Para as obras da Igreja da Vera Cruz Jeremias Bandarra, o pintor inconfundível das artes de bem saber, acolher e dialogar, contemplando, ao perto e mais ao largo, as belezas ímpares desta região, acaba de ter mais um gesto, lançando e autografando uma obra da Beira-Mar. Uma litografia foi posta no sábado à venda (40 euros) no Salão Paroquial da Vera Cruz, cujo produto integral reverte a favor do início das obras da igreja daquela paróquia, que há muito precisaria de restauração.
O telhado está a a cair, segundo informou o pároco, Padre Manuel Joaquim Rocha.“Esta estrutura será o início de todo um trabalho que o templo precisa com outros investimentos coadjuvantes,como sejam,o soalho e ainda o alargamento do salão paroquial, disse. Esta primeira fase (telhado) já foi adjudicada por 75 mil euros, referiu, tendo evidenciado “a disponibilidade do acolhimento do Jeremias Bandarra a “quem sabe se não será até um fermento a fazer germinar entre outros artistas para, em conjunto, com outros valores, poderem colocar ao serviço dos outros os seus próprios valores?” — questionou o padre Rocha. E acrescentou “é um gesto de saber acolher uma comunidade. Já foi com este objectivo que fizemos a Visita Pascal para que este povo descubra as suas raízes de solidariedade e as ponha ao serviço de todos. Fazem parte do programa pastoral deste ano: Saber acolher, acolher a todos”, comentou o Padre Rocha na continuação do que disse há dias na entrevista que concedeu ao CV.
Refira-se que, quando se iniciarem as obras, o templo vai estar encerrado durante uns três meses — Julho, Agosto e Setembro —, realizando-se os actos litúrgicos no Salão Parquial, ao lado.
Cortejo inédito, na rua, já no dia 9 de Maio, com mobilização de toda a cidade, com actividades folclóricas e similares, é todo um projecto em mãos da Paróquia da Vera-Cruz. O cortejo percorrerá todas as zonas da Paróquia e terminará no Largo Maia Magalhães com um leilão das múltiplas e variadas ofertas.
A litografia é alusiva à zona típica Beira-Mar com a torre altaneira da Igreja Matriz, envolvida no barco moliceiro, a salineira inconfundível e a estátua do Arcebispo, D. João Evangelista de LimaVidal, de que Aveiro se orgulha. E a zona da Beira-Mar, bairristicamente (e não só) tanto se ufana do Prelado ali ter tido o berço.

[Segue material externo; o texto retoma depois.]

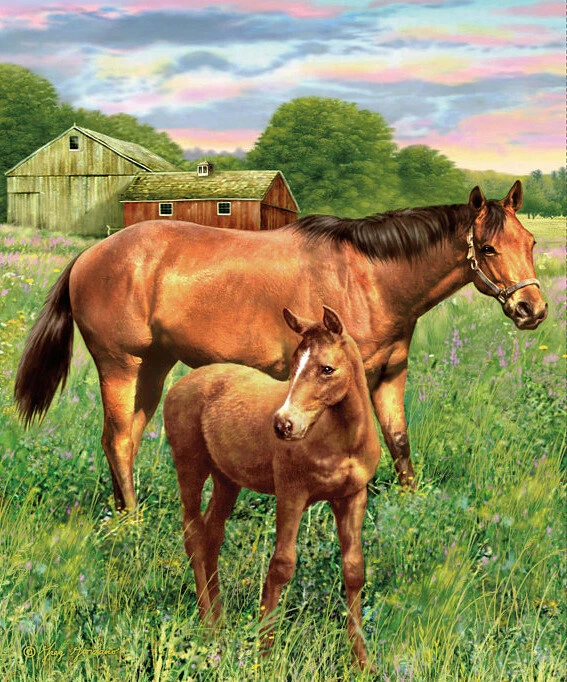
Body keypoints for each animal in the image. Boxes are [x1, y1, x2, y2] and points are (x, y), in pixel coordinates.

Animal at [14, 181, 547, 511]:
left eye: (531, 241)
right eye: (489, 248)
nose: (533, 309)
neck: (367, 277)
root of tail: (89, 255)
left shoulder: (388, 376)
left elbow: (399, 441)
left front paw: (411, 508)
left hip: (152, 369)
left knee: (125, 440)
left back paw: (127, 510)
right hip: (121, 366)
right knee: (119, 439)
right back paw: (133, 524)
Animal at [163, 306, 381, 669]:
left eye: (327, 369)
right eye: (293, 366)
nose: (283, 425)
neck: (343, 440)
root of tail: (181, 383)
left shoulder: (352, 497)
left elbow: (354, 570)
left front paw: (362, 662)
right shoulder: (291, 494)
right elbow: (281, 566)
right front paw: (264, 654)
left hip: (227, 479)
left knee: (211, 536)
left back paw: (220, 623)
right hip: (190, 468)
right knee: (193, 535)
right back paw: (208, 627)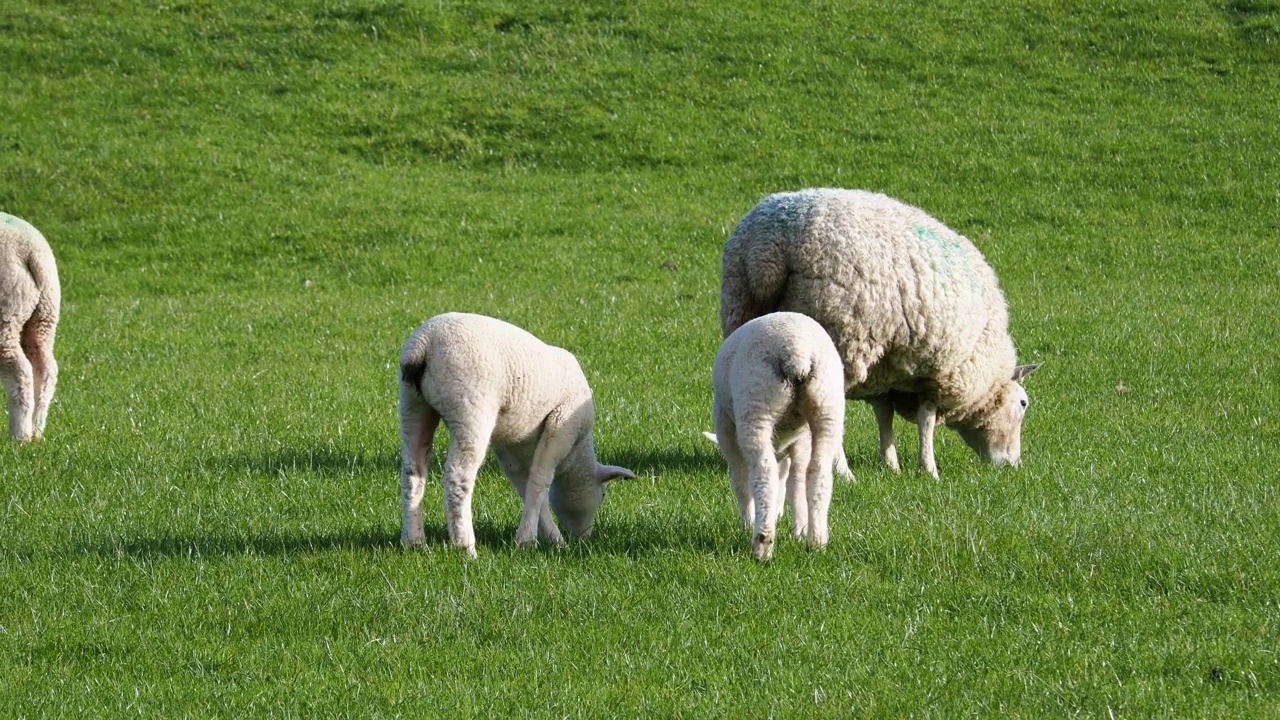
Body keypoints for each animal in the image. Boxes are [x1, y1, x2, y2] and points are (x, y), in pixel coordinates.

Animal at [0, 210, 60, 440]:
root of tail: (31, 251)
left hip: (6, 314)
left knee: (19, 371)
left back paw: (19, 436)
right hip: (44, 315)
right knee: (45, 370)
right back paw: (35, 430)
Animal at [399, 310, 634, 556]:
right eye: (603, 495)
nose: (584, 539)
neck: (576, 453)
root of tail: (423, 344)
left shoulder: (511, 448)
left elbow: (527, 487)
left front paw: (552, 538)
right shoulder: (561, 426)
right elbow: (541, 480)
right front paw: (527, 541)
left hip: (413, 406)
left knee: (412, 473)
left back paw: (414, 541)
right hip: (471, 408)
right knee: (458, 477)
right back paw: (466, 547)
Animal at [711, 311, 849, 558]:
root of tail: (796, 350)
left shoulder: (724, 427)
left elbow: (739, 479)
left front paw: (746, 523)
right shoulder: (801, 439)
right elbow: (795, 481)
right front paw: (800, 529)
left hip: (756, 403)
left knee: (763, 471)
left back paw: (762, 542)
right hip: (828, 405)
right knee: (818, 471)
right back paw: (817, 541)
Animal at [721, 188, 1039, 474]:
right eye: (1022, 403)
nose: (1013, 466)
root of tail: (765, 251)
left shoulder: (884, 374)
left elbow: (884, 415)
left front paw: (890, 464)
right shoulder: (940, 373)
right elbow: (926, 420)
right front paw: (929, 469)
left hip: (745, 320)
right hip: (837, 338)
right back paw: (842, 472)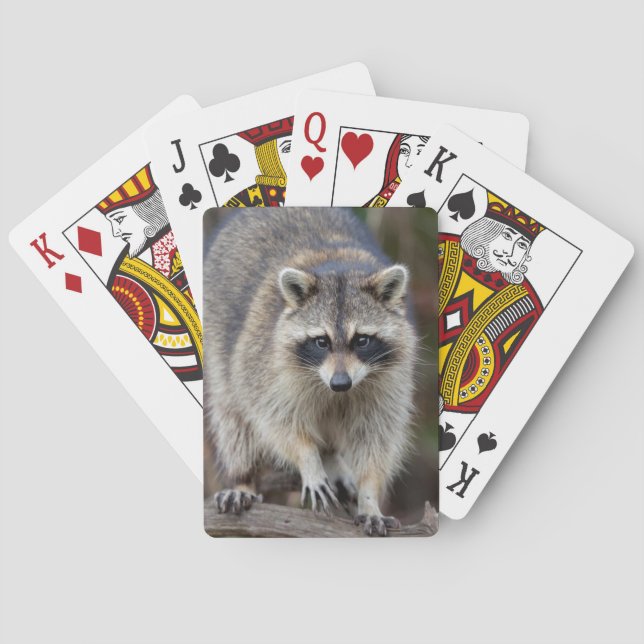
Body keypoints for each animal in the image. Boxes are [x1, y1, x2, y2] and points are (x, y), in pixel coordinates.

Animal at [203, 207, 417, 536]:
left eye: (362, 340)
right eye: (321, 341)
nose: (340, 383)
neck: (338, 267)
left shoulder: (390, 379)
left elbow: (376, 437)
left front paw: (370, 496)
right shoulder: (264, 364)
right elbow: (277, 420)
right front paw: (308, 459)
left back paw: (331, 458)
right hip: (218, 339)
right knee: (233, 419)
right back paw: (243, 479)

Gaspar Albino foi um dos artistas presentes na apresentação e disse que “outra coisa não se esperava da generosidade do artista. O Jeremias, acima de tudo, vive para a sua terra e tudo o que lhe diga lá dentro, lhe traga alegria, ele está sempre disponível! O Jeremias é cada vez mais de Aveiro, cheira mais a maresia e sabe mais a sal.”
Interrompendo um pouco a sua série de autógrafos da obra que fica à disposição, por 40 euros, na Paróquia, o Jeremias disse, sorridente e humoristicamente ao CV, ser este “um momento de cidadania”, mas de imediato, na sua introspecção, acrescentou ser sua “obrigação, como cristão, como membro de Igreja, contribuir para as obras do templo. É este o meu contributo. É modesto mas pode ser fermento para outros cometimentos a este nível. E desde já deixo aqui o repto a outros artistas a contribuírem para a valorização e perservação das obras que fazem parte do patrimónia da cidade e da sua Beira-Mar.Acho que nenhum aveirense deve deixar morrer estas relíquias do passado, que são pedras vivas”.